WORK TO BE COMPLETED — Please count the lines in the material below that contain the string "isStart", treating uppercase and lowercase as different, and reply with only that number.

--- START ---

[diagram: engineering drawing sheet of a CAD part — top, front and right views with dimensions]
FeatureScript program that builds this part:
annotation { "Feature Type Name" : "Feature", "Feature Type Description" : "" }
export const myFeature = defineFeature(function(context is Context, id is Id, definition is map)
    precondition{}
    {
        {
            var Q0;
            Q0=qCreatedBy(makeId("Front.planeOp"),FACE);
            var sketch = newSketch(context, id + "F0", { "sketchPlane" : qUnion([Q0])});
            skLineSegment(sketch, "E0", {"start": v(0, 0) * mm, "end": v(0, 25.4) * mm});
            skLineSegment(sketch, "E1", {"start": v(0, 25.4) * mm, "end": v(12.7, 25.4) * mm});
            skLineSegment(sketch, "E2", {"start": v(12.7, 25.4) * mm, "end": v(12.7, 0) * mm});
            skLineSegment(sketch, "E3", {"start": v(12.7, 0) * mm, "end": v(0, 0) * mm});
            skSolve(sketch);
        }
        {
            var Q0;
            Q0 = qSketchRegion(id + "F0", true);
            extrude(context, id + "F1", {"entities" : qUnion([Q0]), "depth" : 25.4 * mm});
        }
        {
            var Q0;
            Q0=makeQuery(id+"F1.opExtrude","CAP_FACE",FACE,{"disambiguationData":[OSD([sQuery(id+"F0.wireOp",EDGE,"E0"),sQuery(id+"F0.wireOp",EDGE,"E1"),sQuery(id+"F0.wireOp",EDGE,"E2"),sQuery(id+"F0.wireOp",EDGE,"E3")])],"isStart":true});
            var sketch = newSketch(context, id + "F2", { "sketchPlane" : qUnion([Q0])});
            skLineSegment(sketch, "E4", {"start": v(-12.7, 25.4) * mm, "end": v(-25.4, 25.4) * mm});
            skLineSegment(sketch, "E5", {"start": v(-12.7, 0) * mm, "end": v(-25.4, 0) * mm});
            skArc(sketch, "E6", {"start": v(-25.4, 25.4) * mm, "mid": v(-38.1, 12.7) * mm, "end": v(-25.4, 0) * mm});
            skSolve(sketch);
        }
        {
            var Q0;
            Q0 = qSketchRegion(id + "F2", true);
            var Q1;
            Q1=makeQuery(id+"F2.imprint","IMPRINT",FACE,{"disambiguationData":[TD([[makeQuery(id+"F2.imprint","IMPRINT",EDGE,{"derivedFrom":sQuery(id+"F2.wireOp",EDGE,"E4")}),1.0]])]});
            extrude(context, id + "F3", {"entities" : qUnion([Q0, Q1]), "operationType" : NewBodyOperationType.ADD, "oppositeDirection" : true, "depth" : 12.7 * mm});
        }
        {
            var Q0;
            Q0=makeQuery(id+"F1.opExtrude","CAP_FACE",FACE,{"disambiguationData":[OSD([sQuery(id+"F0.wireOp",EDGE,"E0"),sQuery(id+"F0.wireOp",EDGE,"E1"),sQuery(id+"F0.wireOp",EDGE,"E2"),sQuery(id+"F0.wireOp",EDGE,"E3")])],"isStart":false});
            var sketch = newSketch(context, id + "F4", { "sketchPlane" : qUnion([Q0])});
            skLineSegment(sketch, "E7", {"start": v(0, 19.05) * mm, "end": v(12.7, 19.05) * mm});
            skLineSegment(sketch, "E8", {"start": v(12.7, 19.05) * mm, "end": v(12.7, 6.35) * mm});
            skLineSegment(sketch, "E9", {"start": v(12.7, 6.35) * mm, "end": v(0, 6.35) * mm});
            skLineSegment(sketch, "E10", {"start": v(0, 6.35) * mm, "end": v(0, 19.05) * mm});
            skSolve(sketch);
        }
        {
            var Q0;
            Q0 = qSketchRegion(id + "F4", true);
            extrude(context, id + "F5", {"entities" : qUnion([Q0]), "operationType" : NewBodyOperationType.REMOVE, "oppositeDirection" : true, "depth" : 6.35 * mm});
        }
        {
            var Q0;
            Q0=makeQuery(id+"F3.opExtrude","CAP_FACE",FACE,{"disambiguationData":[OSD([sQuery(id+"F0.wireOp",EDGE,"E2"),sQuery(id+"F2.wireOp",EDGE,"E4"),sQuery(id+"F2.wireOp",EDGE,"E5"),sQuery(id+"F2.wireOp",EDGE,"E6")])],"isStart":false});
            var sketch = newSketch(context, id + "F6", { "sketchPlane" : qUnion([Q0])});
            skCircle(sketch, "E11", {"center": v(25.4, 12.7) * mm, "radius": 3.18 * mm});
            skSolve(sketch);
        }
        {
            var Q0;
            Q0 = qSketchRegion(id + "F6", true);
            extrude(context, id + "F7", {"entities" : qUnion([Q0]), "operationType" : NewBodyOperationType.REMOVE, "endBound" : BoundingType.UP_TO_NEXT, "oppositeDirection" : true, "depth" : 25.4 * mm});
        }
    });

--- END ---

CORRECT RESULT — 3